Guest post by Roy Mathias
(In case you were wondering, the late Rich Mullins’ group “ A Ragamuffin Band” is named after the book, and Mullins wrote the introduction. )
“The Ragamuffin Gospel” is unusual in that it spends 174 pages giving example upon example, from the gospels and life, of
- how great God’s love for us is,
- the all sufficiency of Grace, and how little, if anything we need to do to receive His grace, and
- how little we appreciate and appropriate the above and how little we are changed by it
(No, don’t worry, I don’t have a 3 point sermon for you.)

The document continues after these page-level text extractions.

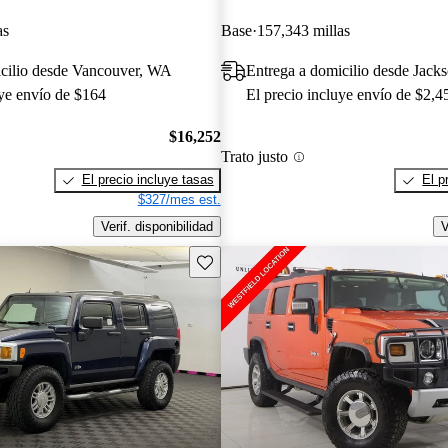
as
Base
157,343 millas
icilio desde Vancouver, WA
Entrega a domicilio desde Jacks
uye envío de $164
El precio incluye envío de $2,4
$16,252
Trato justo
El precio incluye tasas
El p
$327/mes est.
Verif. disponibilidad
V
Guarda este Aviso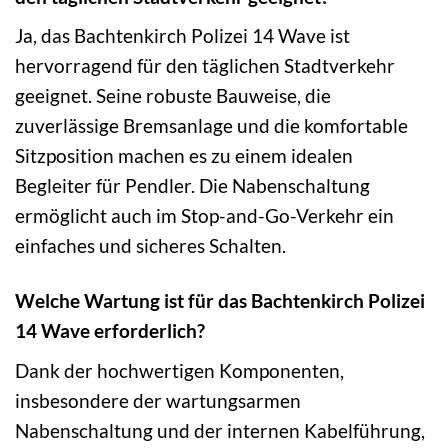
Ja, das Bachtenkirch Polizei 14 Wave ist
hervorragend für den täglichen Stadtverkehr
geeignet. Seine robuste Bauweise, die
zuverlässige Bremsanlage und die komfortable
Sitzposition machen es zu einem idealen
Begleiter für Pendler. Die Nabenschaltung
ermöglicht auch im Stop-and-Go-Verkehr ein
einfaches und sicheres Schalten.
Welche Wartung ist für das Bachtenkirch Polizei
14 Wave erforderlich?
Dank der hochwertigen Komponenten,
insbesondere der wartungsarmen
Nabenschaltung und der internen Kabelführung,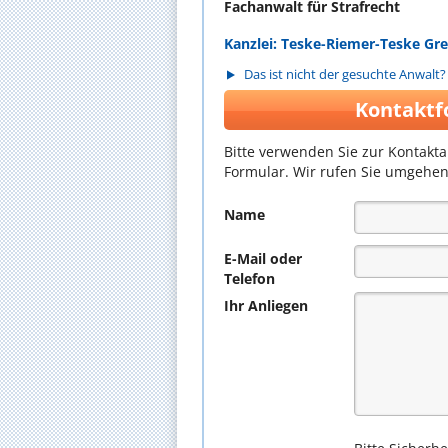
Fachanwalt für Strafrecht
Kanzlei: Teske-Riemer-Teske Gre
Das ist nicht der gesuchte Anwalt?
Kontaktf
Bitte verwenden Sie zur Kontakt
Formular. Wir rufen Sie umgehen
Name
E-Mail oder
Telefon
Ihr Anliegen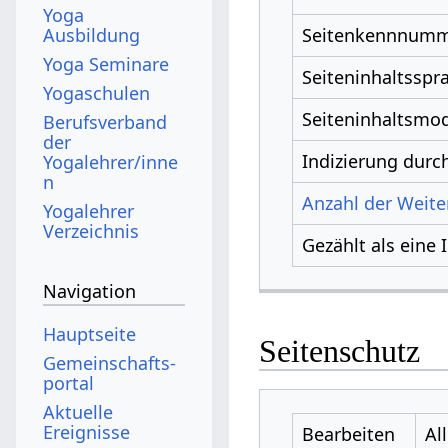
Yoga
Ausbildung
Seitenkennnum
Yoga Seminare
Seiteninhaltsspr
Yogaschulen
Seiteninhaltsmod
Berufsverband
der
Indizierung dur
Yogalehrer/inne
n
Anzahl der Weiter
Yogalehrer
Verzeichnis
Gezählt als eine 
Navigation
Hauptseite
Seitenschutz
Gemeinschafts­
portal
Aktuelle
Ereignisse
Bearbeiten
Al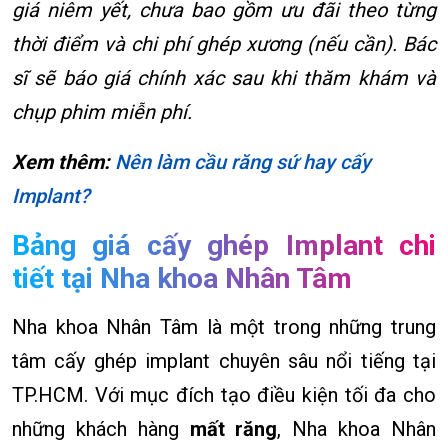
giá niêm yết, chưa bao gồm ưu đãi theo từng
thời điểm và chi phí ghép xương (nếu cần). Bác
sĩ sẽ báo giá chính xác sau khi thăm khám và
chụp phim miễn phí.
Xem thêm:
Nên làm cầu răng sứ hay cấy
Implant?
Bảng giá cấy ghép Implant chi
tiết tại Nha khoa Nhân Tâm
Nha khoa Nhân Tâm là một trong những trung
tâm cấy ghép implant chuyên sâu nổi tiếng tại
TP.HCM. Với mục đích tạo điều kiện tối đa cho
những khách hàng
mất răng
, Nha khoa Nhân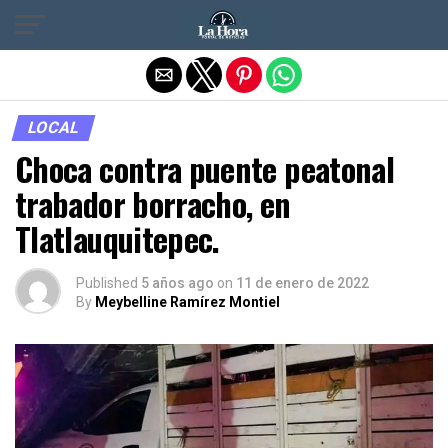
Salir de la versión móvil
LOCAL
Choca contra puente peatonal
trabador borracho, en
Tlatlauquitepec.
Published
5 años ago
on
11 de enero de 2022
By
Meybelline Ramírez Montiel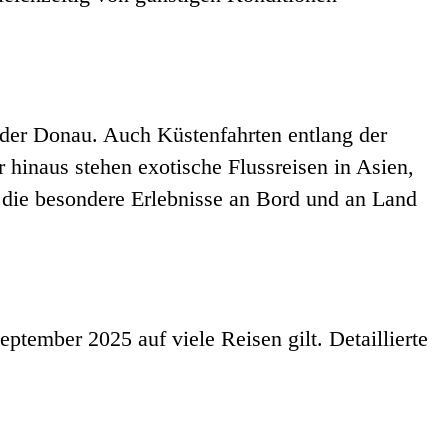
 der Donau. Auch Küstenfahrten entlang der
 hinaus stehen exotische Flussreisen in Asien,
die besondere Erlebnisse an Bord und an Land
eptember 2025 auf viele Reisen gilt. Detaillierte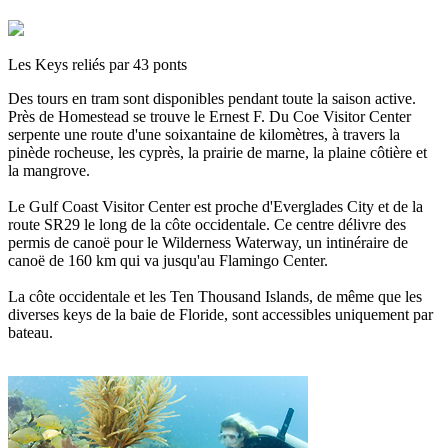
Les Keys reliés par 43 ponts
Des tours en tram sont disponibles pendant toute la saison active.
Près de Homestead se trouve le Ernest F. Du Coe Visitor Center
serpente une route d'une soixantaine de kilomètres, à travers la
pinède rocheuse, les cyprès, la prairie de marne, la plaine côtière et
la mangrove.
Le Gulf Coast Visitor Center est proche d'Everglades City et de la
route SR29 le long de la côte occidentale. Ce centre délivre des
permis de canoë pour le Wilderness Waterway, un intinéraire de
canoë de 160 km qui va jusqu'au Flamingo Center.
La côte occidentale et les Ten Thousand Islands, de même que les
diverses keys de la baie de Floride, sont accessibles uniquement par
bateau.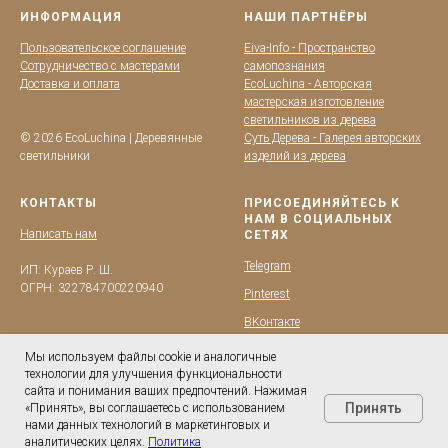
ИНФОРМАЦИЯ
НАШИ ПАРТНЁРЫ
Пользовательское соглашение
Eiva-Info - Пространство
Сотрудничество с мастерами
самопознания
Доставка и оплата
EcoLuchina - Авторская
мастерская изготовление
светильников из дерева
© 2026 EcoLuchina | Деревянные
Суть Дерева - Галерея авторских
светильники
изделий из дерева
КОНТАКТЫ
ПРИСОЕДИНЯЙТЕСЬ К
НАМ В СОЦИАЛЬНЫХ
Написать нам
СЕТЯХ
Telegram
ИП: Кураев Р. Ш.
ОГРН: 322784700220940
Pinterest
BKонтакте
YouTube
Мы используем файлы cookie и аналогичные
технологии для улучшения функциональности
сайта и понимания ваших предпочтений. Нажимая
Принять
«Принять», вы соглашаетесь с использованием
нами данных технологий в маркетинговых и
аналитических целях.
Политика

Another reviewer dismissed the book with “Manning is a storyteller. This book is full of hundreds of stories, but I cannot remember a single one.” There is indeed no “new information” in this book . Its contribution is that it challenges us to accept God’s immense and love and be changed by it:
“Since the day Jesus first appeared, we have developed vast theological systems, organised world-wide churches, filled libraries with brilliant Christological scholarship, engaged in earth shaking controversies, and embarked on crusades, reforms and renewals. Yet there are few of us who make the mad exchange for everything for Christ … only a minority of us who stagger about with the delirious joy of the man who found the buried treasure.” Or in the words of Paul to the Galatians, “Where is all your joy?”
Here are a few notes and quotes.
Commensality. In the Middle East in Jesus time, shared fellowship at a meal may well have involved physical contact as the diners reclined at a table, and was an act of friendship. This meaning was not lost on the Pharisees who were outraged and enraged that Jesus entertained sinners—he accepted them as friends. God accepted as friends, those who were sinners in their own eyes and in the eyes of their peers.
The sinners who Jesus accepted were real sinners; their sin was not just the failure to say grace before dinner. They were the outcasts of society – prostitutes and tax collectors.
Grace: Manning says
“Grace means that in the middle of our struggles the referee blows the whistle. We are declared the winners. It is all over for huffing and puffing piety to earn God’s favour. It’s the end of competitive pushing and shoving to get ahead of others in the game. We may as well head to the showers and champagne.”
How little we need to do to receive grace: 1. The prodigal son had, at best, mixed motives in returning to a reception that far exceeded his expectations. 2. Jesus did not ask the woman caught in adultery whether she intended to reform her ways before sending her off without condemnation, but with an order to sin no more. 3. Zaccheus had only to climb a tree in order to see Jesus to be called by Him.
Jesus acceptance of sinners allows them to freely accept their sinful state and change (e.g. Zaccheus)
God is our Father. Manning observes that just as three year old’s picture is never unacceptable to her father, the prayer, no matter how poor, of a Christian, whom comes to God as Father, is always acceptable. He has many other useful analogies. There are several ministries (including the highly theological PCA organisation Sonship, and several charismatic ministries Catch the Fire, Father’s House Trust, Father’s Love) that promote this life changing truth.
In this book, written well before “The Passion of the Christ”, Manning meditates on the physical suffering of Jesus, and imagines the corresponding inner suffering. This is a demonstration of how great God’s love is. Manning tells of someone at a retreat whose personality was completely changed by meditating on “while we still sinners Christ died for us.”
Manning challenges us “We are in awe at the immensity of His power, and His absolute holiness, but we refuse to think how great His love is, despite demonstrations in the gospels and descriptions in the epistles.” Think about it – how many sermons have you heard on the immensity of God’s love? God’s extravagant love is rarely mentioned in a gospel presentation, where as God’s untouchable holiness and demand for moral perfection is generally a basic point.
Freedom from fear. Fear of God, fear of the future, fear of others-what they may do or think. Our anxiety can completely cloud our world view. Manning gives the example of a high powered business woman, suffering from stress and anxiety, who was prescribed tranquilizers. Two weeks later the doctor asked her if she was feeling any better. Her answer, “No, but everyone else seems a lot calmer.”
This is a rather sketchy review. There are other books on the all sufficiency of grace. However, they tend to explain the facts, perhaps with careful attention to detail, but leave it at that. “The Ragamuffin Gospel” is an extended meditation on the immensity of God’s love and the truly radical nature of grace, and an encouragement to respond.
Brennan Manning concludes with
“Francis Schaeffer said ‘True spirituality consists in living moment to moment by the grace of Jesus Christ.’ This book lays no claim to originality ; it is simply a commentary on Schaeffer’s statement. As C. S. Lewis is fond of saying: People need more to be reminded than to be instructed.”
This book is such a reminder. Definitely worth reading.